Year 708 (DCCVIII) was a leap year starting on Sunday (link will display the full calendar) of the Julian calendar. The denomination 708 for this year has been used since the early medieval period, when the Anno Domini calendar era became the prevalent method in Europe for naming years.

Events 
 By place 
 Byzantine Empire 
 Arab–Byzantine War: The Umayyads under Maslamah ibn Abd al-Malik capture and sack the Byzantine city of Tyana (Cappadocia) after a prolonged siege, and following a victory over a Byzantine relief army. Maslamah also leads another expedition in the summer, raiding and conquering Amorium (modern Turkey).

 Europe 
 Battle of Anchialus: A Byzantine expeditionary force under Emperor Justinian II is defeated near the seaside city of Anchialus, on the Black Sea Coast.

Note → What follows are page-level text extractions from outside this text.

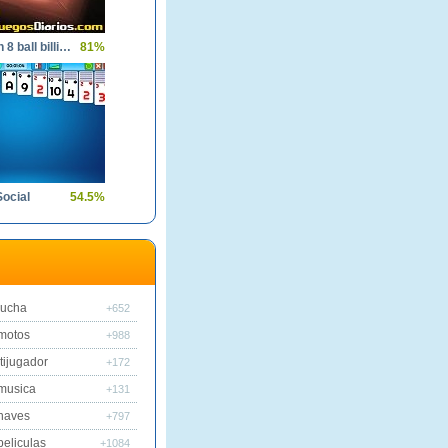
Pool clash 8 ball billiards snooker
81%
Social
54.5%
lucha
+652
motos
+988
tijugador
+172
musica
+131
naves
+797
peliculas
+1084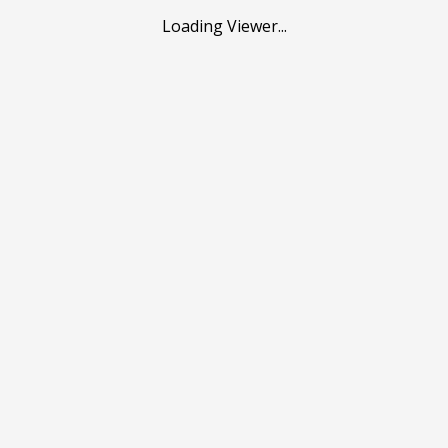
Loading Viewer...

The Byzantines are overwhelmed by a surprise attack of Bulgarian cavalry, led by Tervel. Justinian manages to reach the fortress, and escapes to Constantinople on a ship.

 Asia 
 Nazaktar Khan, a Turk Shahi prince in alliance with the Tibetan Empire, captures Bactria from the Umayyads.
 August 29 – Copper coins are minted in Japan for the first time (Traditional Japanese date: August 10, 708).

 By topic 
 Medicine 
 Tea drinking gains popularity among the Chinese. It is also valued for its alleged medicinal values (approximate date).

 Religion 
 January 15 – Pope Sisinnius succeeds Pope John VII as the 87th pope.
 March 25 – Pope Constantine I succeeds Pope Sisinnius as the 88th pope.
 Island Mont Tombe is dedicated to Michael and renamed Mont Saint-Michel.

Births 
 Theudoald, mayor of the palace of Austrasia (or 707)
 Yuthog Yontan Gonpo, Tibetan high priest (lama) (d. 833)

Deaths 
 February 4 – Sisinnius, pope of the Catholic Church 
 June 5 – Jacob of Edessa, Syriac writer
 Abd-Allah ibn Ibadh, Muslim jurist and imam
 Drogo, duke of Champagne (b. 670)
 Julian II the Roman, Syriac Orthodox Patriarch of Antioch.